Task statement
An exact retyping of all lines below is the answer; pictures do not belong in it.

Data
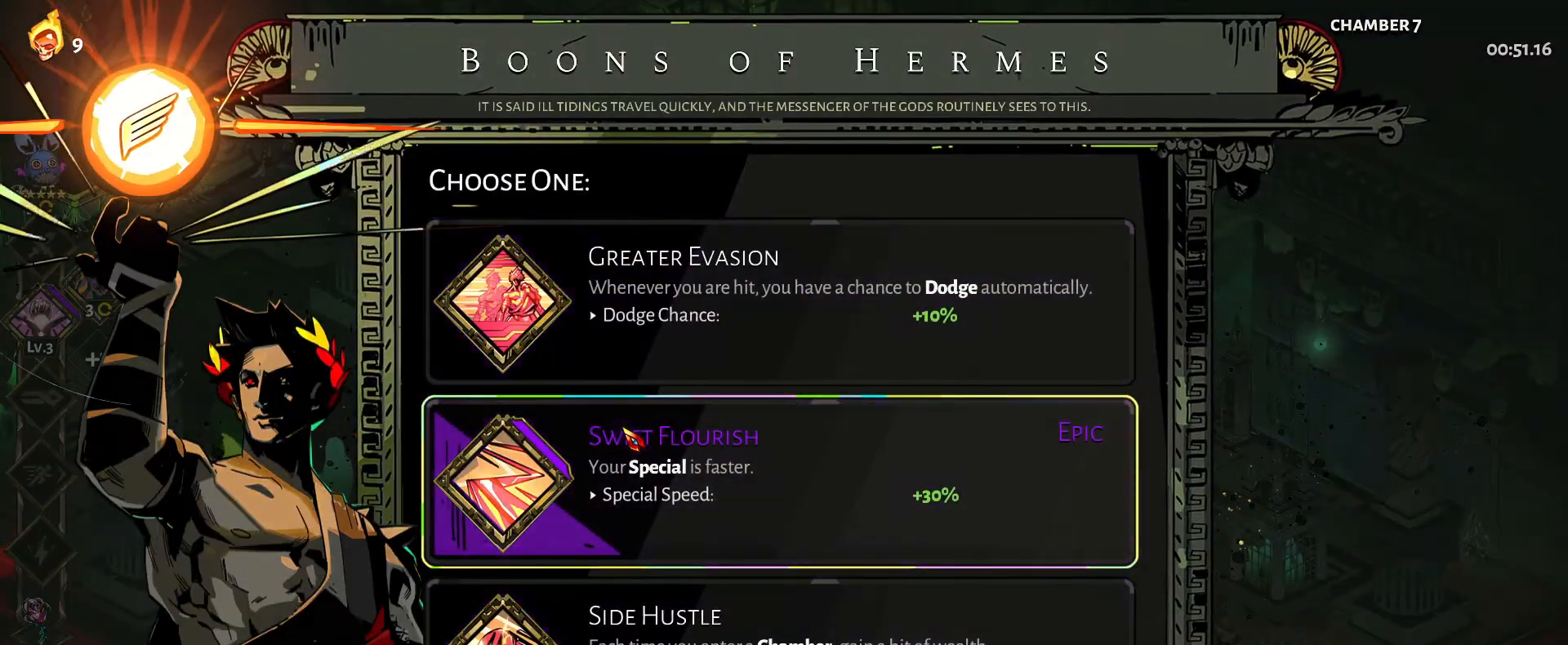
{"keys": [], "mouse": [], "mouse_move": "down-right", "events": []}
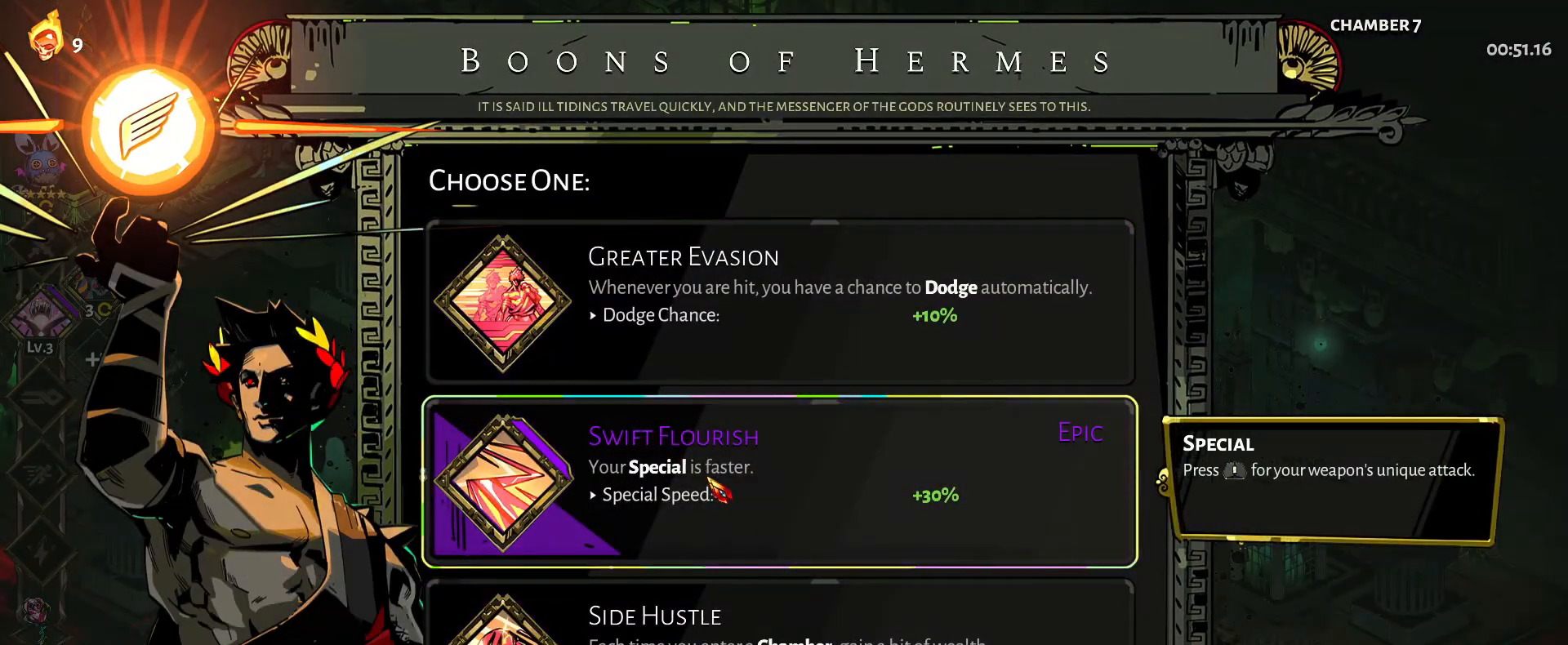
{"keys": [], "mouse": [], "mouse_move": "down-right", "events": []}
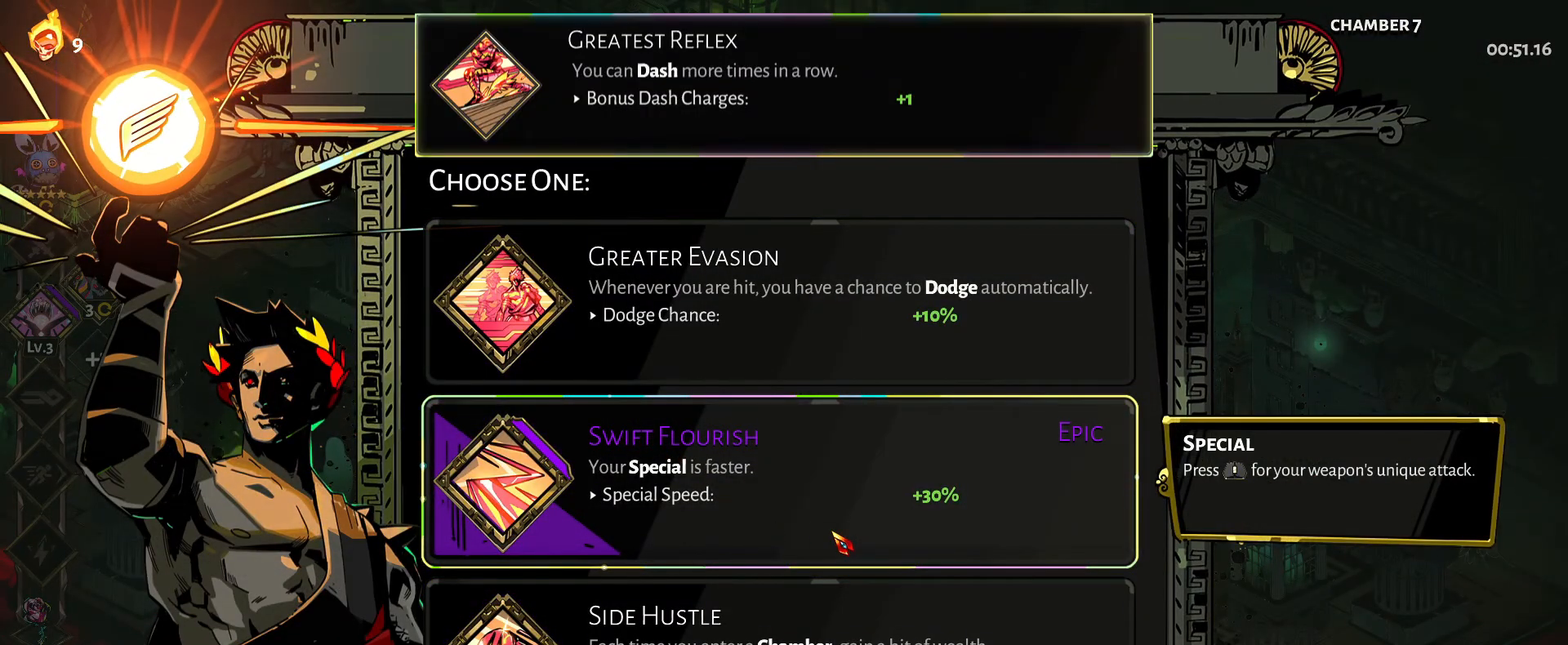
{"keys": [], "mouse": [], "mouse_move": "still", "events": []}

Written answer
{"keys": [], "mouse": [], "mouse_move": "down-right", "events": []}
{"keys": [], "mouse": [], "mouse_move": "down-right", "events": []}
{"keys": [], "mouse": [], "mouse_move": "still", "events": []}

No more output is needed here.